La justice milanaise poursuit sa lutte contre l’exploitation des travailleurs dans le secteur du luxe. La maison Dior est concernée

Selon le cabinet de conseil Bain, l’Italie représenterait plus de la moitié de la production mondiale de produits de luxe des secteurs de la mode et de la maroquinerie. Cette production s’appuie sur des milliers de petits fabricants qui approvisionnent les grandes marques et leur permettent d’afficher la mention « Made in Italy » sur leurs produits. Depuis une dizaine d’années, la justice milanaise enquête sur des sociétés qui auraient illégalement embauché des personnes pour réduire leurs coûts de production. À l’origine, les enquêtes ont ciblé des secteurs tels que la logistique, les transports et les services de nettoyage, où les travailleurs étaient fournis par des entreprises éphémères. L’attention s’est ensuite portée sur le secteur de la mode.

En avril dernier, la presse italienne a dévoilé que la justice milanaise avait placé sous tutelle une filiale de Giorgio Armani (Giorgio Armani Operations spa). Les enquêteurs italiens avaient en effet découvert que cette filiale confiait l’intégralité de sa production à un fournisseur (Manifatture Lombarde Srl), qui lui-même sous-traitait à des ateliers qui employaient des personnes d’origine chinoise ou pakistanaise en situation irrégulière et dans des conditions proches de l’esclavage.

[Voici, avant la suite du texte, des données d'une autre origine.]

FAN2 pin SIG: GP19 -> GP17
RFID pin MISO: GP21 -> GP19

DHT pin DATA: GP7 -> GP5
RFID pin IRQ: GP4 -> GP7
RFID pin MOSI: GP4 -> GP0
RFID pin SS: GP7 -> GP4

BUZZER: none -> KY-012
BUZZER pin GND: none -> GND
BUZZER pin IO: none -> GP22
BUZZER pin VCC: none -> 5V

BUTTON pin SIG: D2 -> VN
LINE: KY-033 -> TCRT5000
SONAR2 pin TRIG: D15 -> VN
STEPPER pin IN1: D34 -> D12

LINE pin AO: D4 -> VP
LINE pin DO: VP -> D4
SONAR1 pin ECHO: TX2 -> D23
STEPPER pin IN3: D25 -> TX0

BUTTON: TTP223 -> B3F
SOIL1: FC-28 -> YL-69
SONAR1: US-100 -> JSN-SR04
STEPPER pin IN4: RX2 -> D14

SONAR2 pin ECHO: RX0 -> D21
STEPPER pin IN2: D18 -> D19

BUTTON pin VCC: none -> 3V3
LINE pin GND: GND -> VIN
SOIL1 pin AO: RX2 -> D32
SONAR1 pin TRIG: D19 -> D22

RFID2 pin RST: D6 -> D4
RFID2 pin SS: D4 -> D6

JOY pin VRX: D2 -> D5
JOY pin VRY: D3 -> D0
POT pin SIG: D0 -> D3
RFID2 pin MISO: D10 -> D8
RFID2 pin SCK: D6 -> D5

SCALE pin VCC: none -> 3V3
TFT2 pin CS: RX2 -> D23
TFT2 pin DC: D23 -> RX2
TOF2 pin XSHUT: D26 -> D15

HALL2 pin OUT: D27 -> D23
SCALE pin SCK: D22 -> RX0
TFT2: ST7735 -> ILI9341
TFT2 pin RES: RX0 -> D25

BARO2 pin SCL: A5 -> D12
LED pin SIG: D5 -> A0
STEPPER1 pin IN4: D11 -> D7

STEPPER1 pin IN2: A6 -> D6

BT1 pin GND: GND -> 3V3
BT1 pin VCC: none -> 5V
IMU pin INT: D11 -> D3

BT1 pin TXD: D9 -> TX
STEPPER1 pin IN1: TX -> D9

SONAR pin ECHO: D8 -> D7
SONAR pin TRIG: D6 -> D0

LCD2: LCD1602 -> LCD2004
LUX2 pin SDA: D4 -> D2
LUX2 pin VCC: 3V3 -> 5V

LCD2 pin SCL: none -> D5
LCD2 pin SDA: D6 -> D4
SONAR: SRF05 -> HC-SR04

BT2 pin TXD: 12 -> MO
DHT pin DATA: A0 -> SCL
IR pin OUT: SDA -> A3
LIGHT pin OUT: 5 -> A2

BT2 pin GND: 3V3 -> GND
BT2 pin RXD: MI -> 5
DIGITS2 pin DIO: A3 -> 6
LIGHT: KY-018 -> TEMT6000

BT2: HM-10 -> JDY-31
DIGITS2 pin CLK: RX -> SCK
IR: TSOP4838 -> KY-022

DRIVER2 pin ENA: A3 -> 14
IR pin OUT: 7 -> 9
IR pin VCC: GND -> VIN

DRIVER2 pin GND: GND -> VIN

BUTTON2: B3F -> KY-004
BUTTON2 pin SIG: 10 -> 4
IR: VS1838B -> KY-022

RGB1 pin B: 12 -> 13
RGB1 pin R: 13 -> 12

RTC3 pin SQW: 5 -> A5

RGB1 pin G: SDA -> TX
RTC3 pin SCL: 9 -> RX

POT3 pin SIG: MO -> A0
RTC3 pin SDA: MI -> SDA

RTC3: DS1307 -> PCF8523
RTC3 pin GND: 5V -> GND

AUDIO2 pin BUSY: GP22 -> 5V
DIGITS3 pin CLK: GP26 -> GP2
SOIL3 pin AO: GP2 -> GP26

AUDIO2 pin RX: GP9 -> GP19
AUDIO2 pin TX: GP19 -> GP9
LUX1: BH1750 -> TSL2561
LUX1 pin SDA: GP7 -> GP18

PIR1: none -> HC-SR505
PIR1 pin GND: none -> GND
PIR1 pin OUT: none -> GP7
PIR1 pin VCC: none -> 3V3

Cette fois, c’est la maison Dior (groupe LVMH) qui est dans le collimateur des autorités milanaises. Le 10 juin 2024, un tribunal a nommé un administrateur judiciaire pour diriger Manufactures Dior Srl, qui a pour actionnaire unique Christian Dior Italia Srl. Selon des sources proches du dossier, la maison de couture aurait confié la production d’une partie de sa collection 2024 de sacs et d’accessoires à des sociétés tierces sur la base de relations commerciales « plus ou moins formelles ». Mais les enquêtes menées entre mars et avril par les carabiniers chez quatre fournisseurs (Pelletteria Elisabetta Yang Srl, New Leather Italy srl, AZ Operations Srl et Davide Albertario Milano Srl) ont démontré que ces derniers recouraient à une main-d’œuvre irrégulière et clandestine (Chinois, Philippins, etc.), et ce, dans des conditions déplorables : absence de contrats, horaires de travail excessifs, travail de nuit, systèmes de sécurité neutralisés, conditions d’hygiène et de santé affligeantes, dortoirs sur place, etc.).

Le tribunal a aussi indiqué que Manufactures Dior Srl n’a pas vérifié les réelles capacités techniques des sous-traitants auxquels elle a confié la production. Elle n’a pas non plus réalisé d’inspections ou d’audits efficaces pour contrôler concrètement les environnements et conditions réelles de travail, ou s’est contentée de simples déclarations.

Le tribunal a donc ordonné que Manufactures Dior Srl soit mise sous contrôle judiciaire pendant un an, le temps que l’administrateur mette de l’ordre dans sa chaîne d’approvisionnement. Il ne s’agit pas d’une procédure pénale, mais de mesures de prévention qui s’appuient sur l’article 34 du décret 159/2011. Cette procédure ne vise pas à punir un entrepreneur, qui n’est pas membre d’une association de malfaiteurs. En plaçant la société sous tutelle judiciaire, la justice cherche à éviter à une entreprise saine d’être contaminée, à la débarrasser de ces « éléments polluants » et à la remettre sur le marché. Les procureurs de Milan et la police italienne enquêtent sur d’autres petits fabricants qui fournissent une douzaine d’autres marques.